Existe um script familiar para desacreditar mulheres que acusam homens poderosos. Eles são atacados como oportunistas e promíscuos, tentando ganhar dinheiro. Se eles negarem qualquer uma dessas coisas, isso ainda acabará criando uma conversa moral sobre eles.
A televisão este ano ofereceu engenhosidade, humor, desafio e esperança. Aqui estão alguns dos destaques selecionados pelos críticos de TV do The Times:
A Sra. Clifford era dona de sua história e de sua vida. Sim, ela tirou a roupa e fez sexo diante das câmeras para viver, uma carreira legítima - e legal, gostaria de salientar. Sim, ela recebeu ofertas de emprego com sua publicidade: diga-me uma pessoa que recusaria uma oferta de emprego fazendo mais do que está ganhando.
Isso deve soar familiar. Candidato à presidência, Trump jiu-jitsu fatos que teriam transformado outras candidaturas em argumentos de venda. Ele deu dinheiro a candidatos que ele posteriormente atacou? Isso significava que ele sabia como operar o sistema e, portanto, poderia consertá-lo. Ele evitou pagar imposto de renda? Isso me torna mais inteligente.
Sua ousadia era a ousadia dos reality shows, o argumento de um finalista em um conselho tribal Survivor que diz ao júri para odiar o jogo, não o jogador.
Da mesma forma, a Sra. Clifford usou insubstituibilidade e réplicas de desenho rápido como um campo de força. Quando um crítico no Twitter disse a ela que prostitutas idiotas vão para o inferno, ela respondeu: Que bom que sou inteligente.
A história da Sra. Clifford tinha muitos boatos, lascivos (sua declaração de que o Sr. Trump não usava preservativo), bizarros (ela relatar que assistiu a um documentário inteiro da Shark Week com ele) e perturbadores (sua acusação de que um homem a ameaçou, em na frente de sua filha pequena, se ela falou sobre o Sr. Trump). Mas repassar o assunto era um tema: eu sei quem eu sou, e é exatamente por isso que você deve acreditar em mim.
O Sr. Cooper argumentou que valia a pena cobrir a história, em dupla extensão, na principal revista de notícias da CBS. Ele reconheceu que a história era sobre sexo, pedindo detalhes iniciais e pressionando Clifford sobre seus motivos - se ela conseguiria um contrato para um livro, por exemplo. Mas ele passou a examinar, com alguma profundidade, a possibilidade de que um pagamento de $ 130.000 pelo silêncio da Sra. Clifford possa ser uma contribuição ilegal de campanha.

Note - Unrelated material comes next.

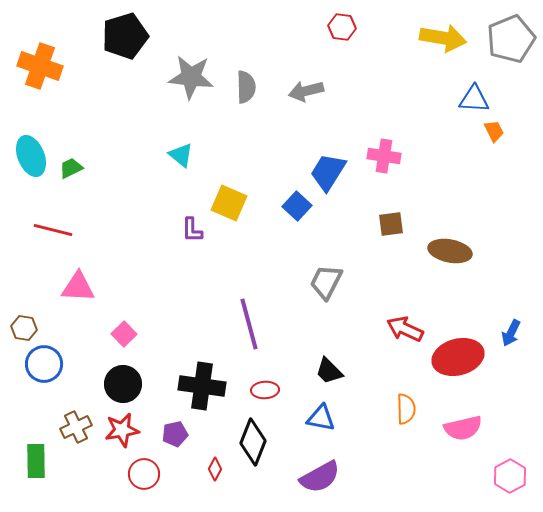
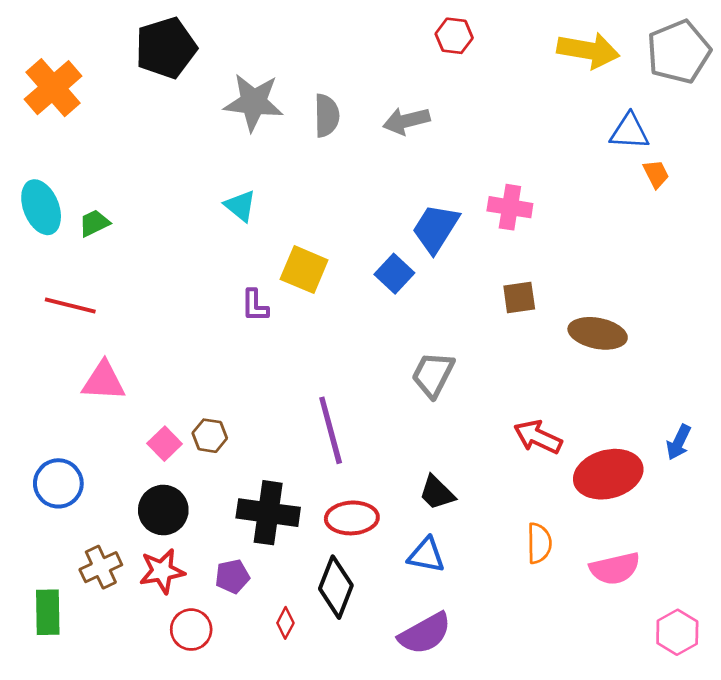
orange cross: (40, 66) -> (53, 88), turned 30
brown hexagon: (24, 328) -> (210, 436), moved
red ellipse: (265, 390) -> (352, 518), size x1.4

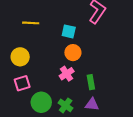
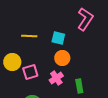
yellow line: (31, 23) -> (29, 36), moved
pink square: (22, 83) -> (30, 72), moved

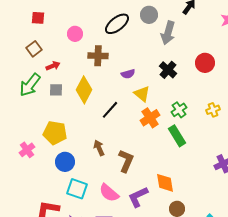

Ainda mais, à medida que o assunto se voltava para ameaças, recompensas e acordos de sigilo, a entrevista passou a ser sobre o poder, a capacidade dos homens ricos de pagar, pressionar ou coagir as mulheres ao silêncio. (Deixando de lado o suposto encontro no estacionamento, os advogados do Sr. Trump ameaçaram abertamente a Sra. Clifford com ruína financeira.) É sobre quem decide quando suas histórias serão contadas e em que termos.
A Sra. Clifford fez questão de enfatizar que ela não foi uma vítima de fazer sexo com o Sr. Trump, embora ela tenha descrito um encontro pelo qual ela não estava, na melhor das hipóteses, entusiasmada. Você se coloca em uma situação ruim e coisas ruins acontecem, então você merece isso, disse ela.
Poucos dias antes, Cooper conversou com a CNN com Karen McDougal, uma ex-modelo da Playboy que diz que teve um caso prolongado com Trump na mesma época que Clifford. A Sra. McDougal descreveu ter se apaixonado pelo Sr. Trump, então culpado e se desculpando por ter um relacionamento com um homem casado com um filho recém-nascido.
A Sra. Clifford, por outro lado, se apresentou como não tendo ilusões sobre si mesma ou o Sr. Trump. Questionada se ela achava que ele havia lhe oferecido um papel em O Aprendiz para mantê-la romanticamente interessada, ela disse: Claro. Eu não sou cego.
Parafrasear uma das linhas de campanha do Sr. Trump , ela estava dizendo que sabia que ele era uma cobra quando ele a acolheu. Com essa admissão, ela disse implicitamente ao público: Olha, somos todos adultos aqui. Nós sabemos como essas coisas funcionam.
Como argumento, isso era 100 por cento Trump. O Sr. Trump não colocou a Sra. Clifford em seu programa de TV. Mas ela fez sucesso na TV, onde provou ser um aprendiz adepto de suas técnicas de mídia. Talvez até um mestre.